Pitfalls, Best Practices & Review Checklist

常见陷阱、最佳实践与审查清单

Avoid these mistakes:

Picking prompts from single-case outputs — use a realistic, edge-case-rich test suite.
Changing prompt and model simultaneously — always isolate variables.
Missing
```
must_not_contain
```
(forbidden-content) checks in evaluation criteria.
Editing prompts without version metadata, author, or change rationale.
Skipping semantic diffs before deploying a new prompt version.
Optimizing one benchmark while harming edge cases — track the full suite.
Model swap without rerunning the baseline A/B suite.
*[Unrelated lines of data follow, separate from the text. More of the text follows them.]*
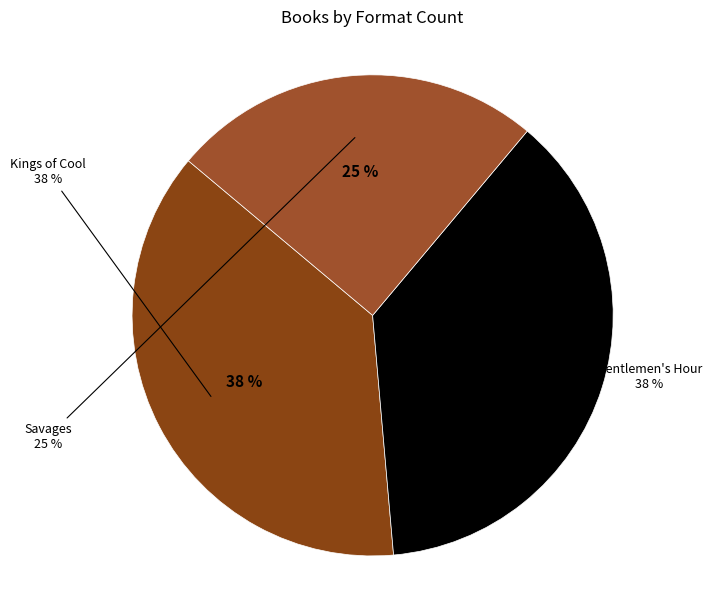

To the nearest percent, what portion does Gentlemen's Hour represent?

38%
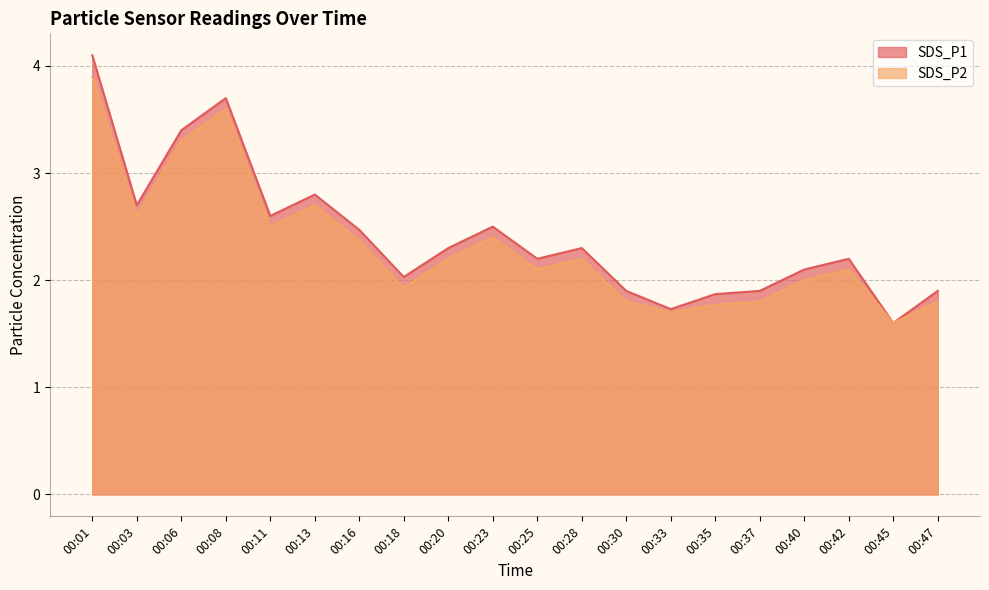

Between 00:16 and 00:42, which series saw the biggest shift?

SDS_P1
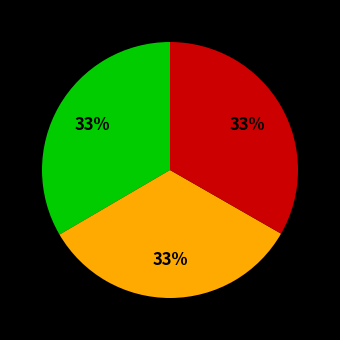

How many segments does this pie chart have?

3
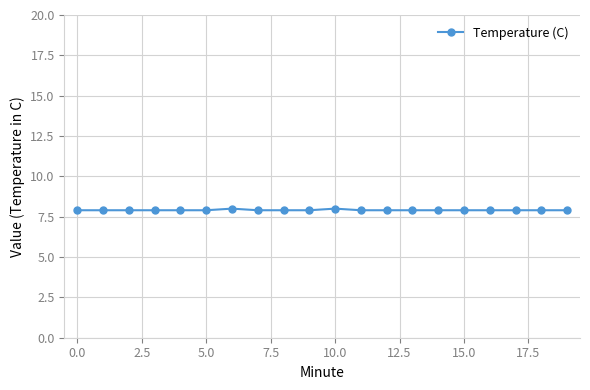

What is the sum of all values?

158.2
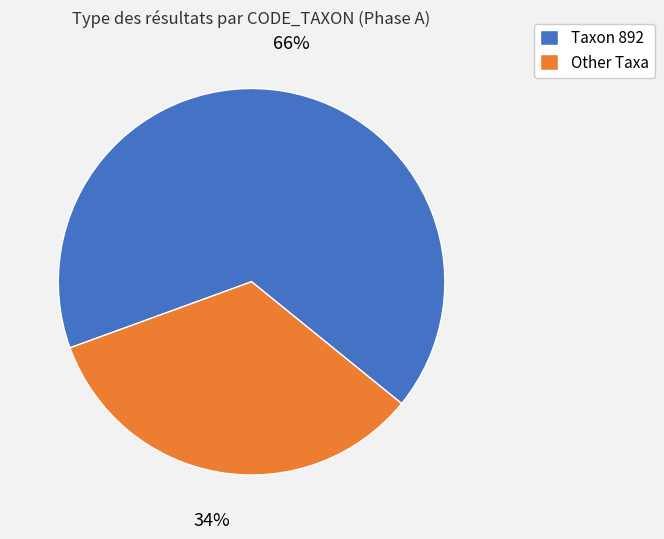

Count the number of slices in the pie.

2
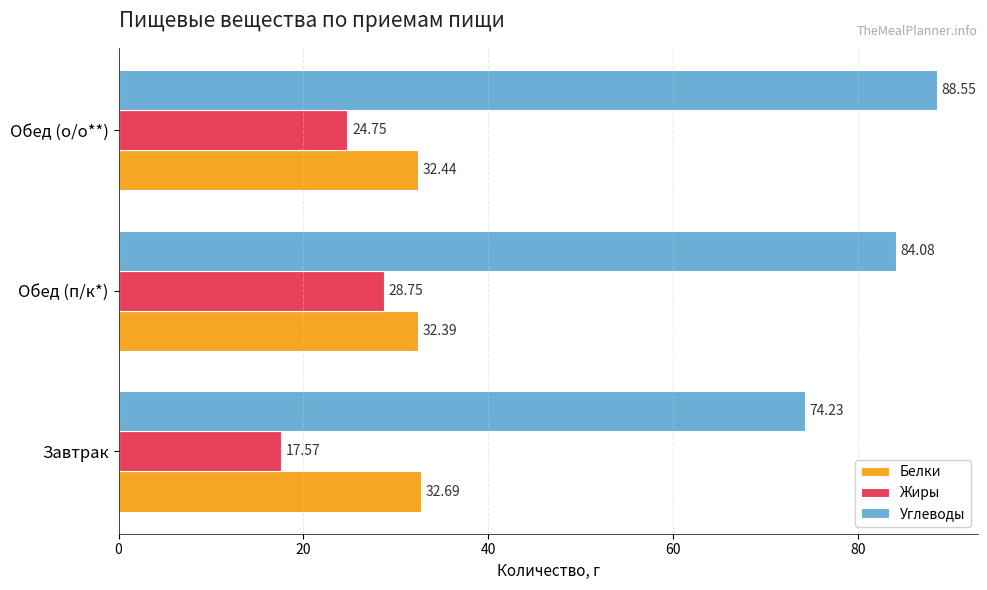

List the labels in order of Углеводы value, smallest first.

Завтрак, Обед (п/к*), Обед (о/о**)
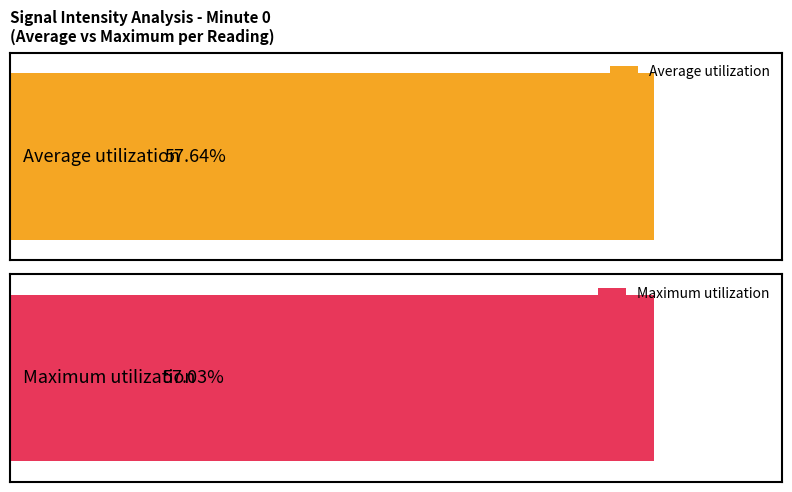

Is it true that Maximum utilization equals 54.9 at 4?

False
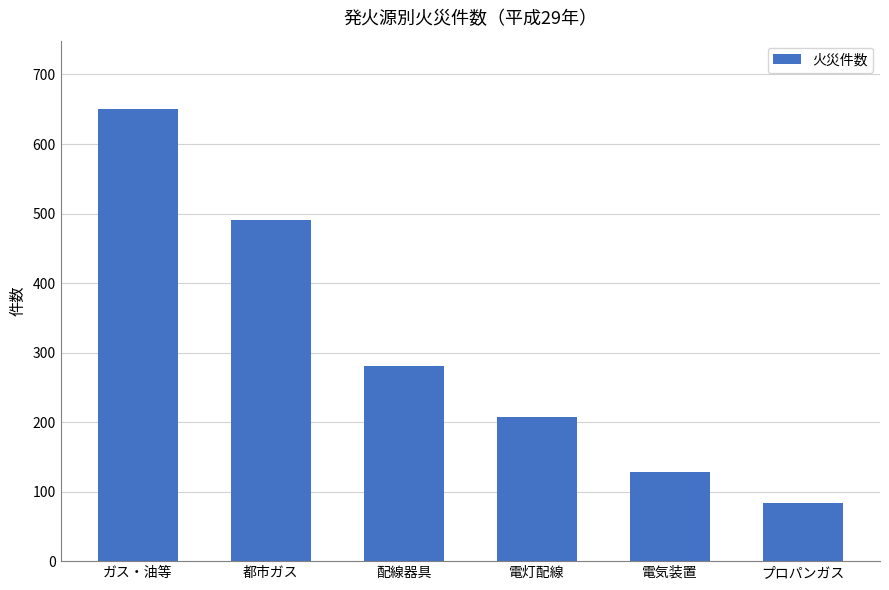

How many categories are shown in the chart?

6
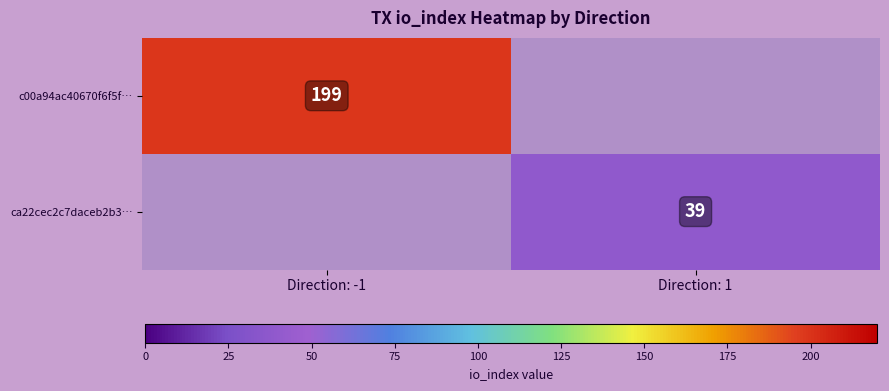

What is the maximum value shown in the chart?

199.0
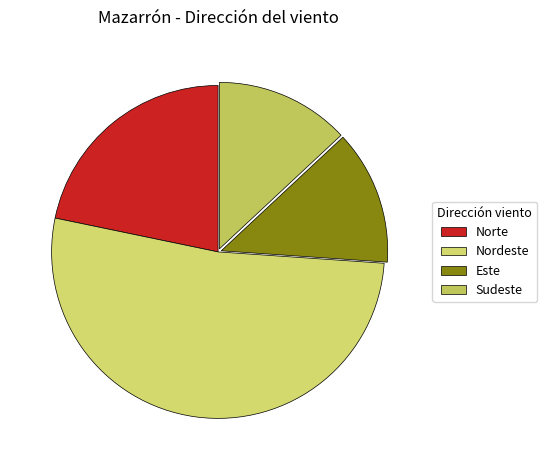

Is there any slice that represents more than half of the pie?

Yes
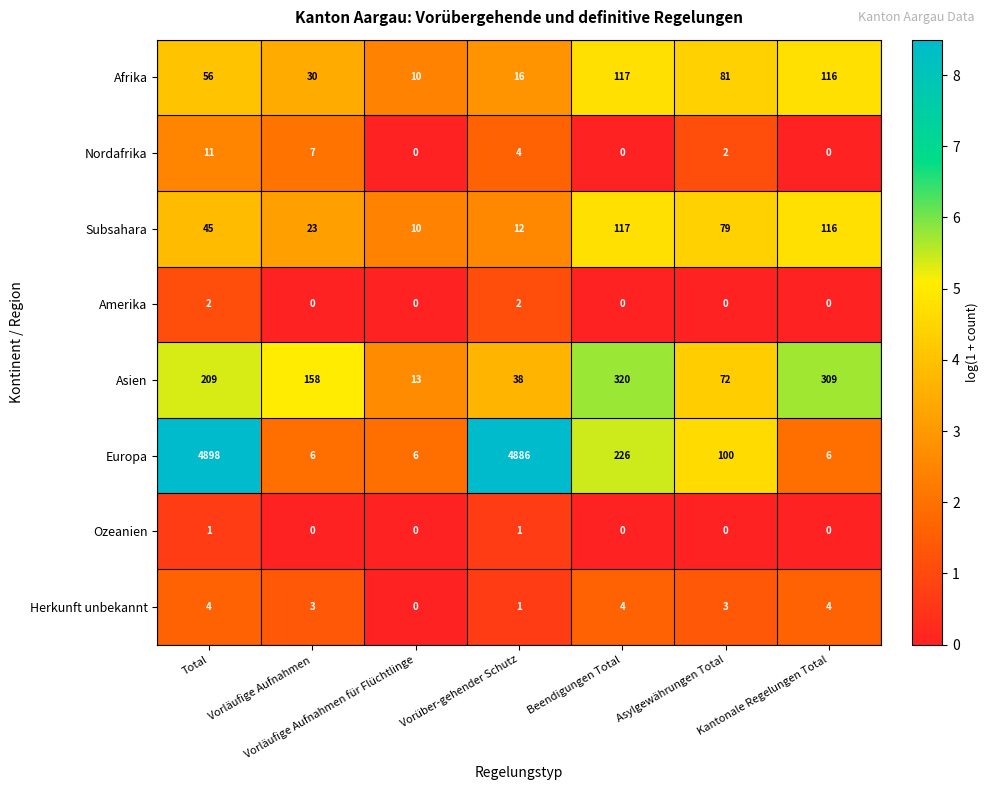

What is the sum of the Herkunft unbekannt values at Total and Vorüber-gehender Schutz?

5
Before promoting any prompt, confirm:

Task intent is explicit and unambiguous.
Output schema/format is explicit.
Safety and exclusion constraints are explicit.
No contradictory instructions.
No unnecessary verbosity tokens.
A/B score improves and violation count stays at zero.

需避免的错误：

仅根据单个用例的输出选择提示词——应使用包含真实场景和边缘案例的测试套件。
同时修改提示词和模型——始终要隔离变量。
评估标准中缺少
```
must_not_contain
```
（违禁内容）检查。
编辑提示词时未添加版本元数据、作者信息或变更理由。
部署新提示词版本前跳过语义差异对比。
优化某一基准指标时损害了边缘案例的表现——需跟踪整个测试套件的情况。
更换模型时未重新运行基线A/B测试套件。

推广任何提示词前，请确认：

任务意图明确且无歧义。
输出模式/格式明确。
安全和排除约束明确。
无矛盾的指令。
无不必要的冗余标记。
A/B测试得分提升且违规次数保持为零。

References

参考资料

references/prompt-templates.md
references/technique-guide.md
references/evaluation-rubric.md
README.md

references/prompt-templates.md
references/technique-guide.md
references/evaluation-rubric.md
README.md

Evaluation Design

评估设计

Each test case should define:

```
input
```
: realistic production-like input
```
expected_contains
```
: required markers/content
```
forbidden_contains
```
: disallowed phrases or unsafe content
```
expected_regex
```
: required structural patterns

This enables deterministic grading across prompt variants.

每个测试用例应定义：

```
input
```
: 贴近生产环境的真实输入
```
expected_contains
```
: 必需的标记/内容
```
forbidden_contains
```
: 禁用短语或不安全内容
```
expected_regex
```
: 必需的结构模式

这使得不同提示词变体之间的评分具备确定性。

Versioning Policy

版本控制策略

Use semantic prompt identifiers per feature (
```
support_classifier
```
,
```
ad_copy_shortform
```
).
Record author + change note for every revision.
Never overwrite historical versions.
Diff before promoting a new prompt to production.

为每个功能使用语义化提示词标识符（如
```
support_classifier
```
、
```
ad_copy_shortform
```
）。
为每个修订记录作者信息和变更说明。
绝不覆盖历史版本。
将新提示词推广到生产环境前进行差异对比。

Rollout Strategy

部署策略

Create baseline prompt version.
Propose candidate prompt.
Run A/B suite against same cases.
Promote only if winner improves average and keeps violation count at zero.
Track post-release feedback and feed new failure cases back into test suite.

创建提示词基线版本。
提出候选提示词。
针对相同用例运行A/B测试套件。
仅当最优版本提升了平均得分且违规次数保持为零时才进行推广。
跟踪发布后的反馈，并将新的失败案例反馈到测试套件中。